- **Excerpted records**

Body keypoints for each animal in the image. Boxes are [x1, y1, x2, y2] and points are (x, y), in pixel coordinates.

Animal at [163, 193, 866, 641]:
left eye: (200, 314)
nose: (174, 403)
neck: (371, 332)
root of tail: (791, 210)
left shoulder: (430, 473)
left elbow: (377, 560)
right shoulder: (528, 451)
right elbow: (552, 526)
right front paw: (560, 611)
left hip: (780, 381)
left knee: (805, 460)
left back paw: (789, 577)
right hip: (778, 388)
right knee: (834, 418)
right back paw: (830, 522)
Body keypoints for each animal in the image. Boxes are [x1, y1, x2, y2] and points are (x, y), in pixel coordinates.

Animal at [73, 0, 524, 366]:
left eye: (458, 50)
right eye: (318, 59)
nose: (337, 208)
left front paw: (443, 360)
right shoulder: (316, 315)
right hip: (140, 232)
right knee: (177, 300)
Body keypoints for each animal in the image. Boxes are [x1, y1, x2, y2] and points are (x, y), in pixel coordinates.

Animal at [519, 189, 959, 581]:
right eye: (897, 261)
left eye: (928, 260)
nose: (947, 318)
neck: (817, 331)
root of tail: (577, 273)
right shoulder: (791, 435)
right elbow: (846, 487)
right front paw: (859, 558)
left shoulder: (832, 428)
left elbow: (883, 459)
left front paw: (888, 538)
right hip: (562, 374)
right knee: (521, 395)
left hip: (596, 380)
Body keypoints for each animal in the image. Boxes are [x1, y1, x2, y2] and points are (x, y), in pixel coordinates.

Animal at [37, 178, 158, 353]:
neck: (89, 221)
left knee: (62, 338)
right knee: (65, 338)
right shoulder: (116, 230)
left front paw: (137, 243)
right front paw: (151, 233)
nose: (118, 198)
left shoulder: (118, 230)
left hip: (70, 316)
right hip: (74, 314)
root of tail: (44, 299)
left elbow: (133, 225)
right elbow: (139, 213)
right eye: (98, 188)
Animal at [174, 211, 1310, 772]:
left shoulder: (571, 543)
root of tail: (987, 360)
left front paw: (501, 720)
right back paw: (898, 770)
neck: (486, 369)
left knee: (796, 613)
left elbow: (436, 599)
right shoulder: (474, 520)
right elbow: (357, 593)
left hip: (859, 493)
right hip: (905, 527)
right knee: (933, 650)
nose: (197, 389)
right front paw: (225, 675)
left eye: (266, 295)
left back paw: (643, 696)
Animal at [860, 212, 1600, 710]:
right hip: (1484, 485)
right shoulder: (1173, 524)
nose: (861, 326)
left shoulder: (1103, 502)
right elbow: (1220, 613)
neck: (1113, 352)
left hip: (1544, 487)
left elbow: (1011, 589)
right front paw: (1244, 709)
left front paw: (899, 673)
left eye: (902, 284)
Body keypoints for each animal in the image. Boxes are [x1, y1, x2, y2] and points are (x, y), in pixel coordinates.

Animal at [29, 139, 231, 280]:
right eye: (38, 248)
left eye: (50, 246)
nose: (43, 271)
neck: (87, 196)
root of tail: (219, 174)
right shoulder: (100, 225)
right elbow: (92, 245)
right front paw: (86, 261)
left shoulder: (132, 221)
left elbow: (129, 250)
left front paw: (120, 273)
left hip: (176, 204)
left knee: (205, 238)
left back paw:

- **Action item**
All that belongs in the answer is an exact copy of the lines from the start of the records above through the line with "nose: (947, 318)".

- **Response area**
Body keypoints for each animal in the image. Boxes are [x1, y1, x2, y2] and points are (x, y), in pixel coordinates.

Animal at [163, 193, 866, 641]:
left eye: (200, 314)
nose: (174, 403)
neck: (371, 332)
root of tail: (791, 210)
left shoulder: (430, 473)
left elbow: (377, 560)
right shoulder: (528, 451)
right elbow: (552, 526)
right front paw: (560, 611)
left hip: (780, 381)
left knee: (805, 460)
left back paw: (789, 577)
right hip: (778, 388)
right knee: (834, 418)
right back paw: (830, 522)
Body keypoints for each animal in the image. Boxes are [x1, y1, x2, y2] and points are (x, y), in pixel coordinates.

Animal at [73, 0, 524, 366]:
left eye: (458, 50)
right eye: (318, 59)
nose: (337, 208)
left front paw: (443, 360)
right shoulder: (316, 315)
right hip: (140, 232)
right knee: (177, 300)
Body keypoints for each animal in the image. Boxes are [x1, y1, x2, y2] and points are (x, y), in pixel coordinates.

Animal at [519, 189, 959, 581]:
right eye: (897, 261)
left eye: (928, 260)
nose: (947, 318)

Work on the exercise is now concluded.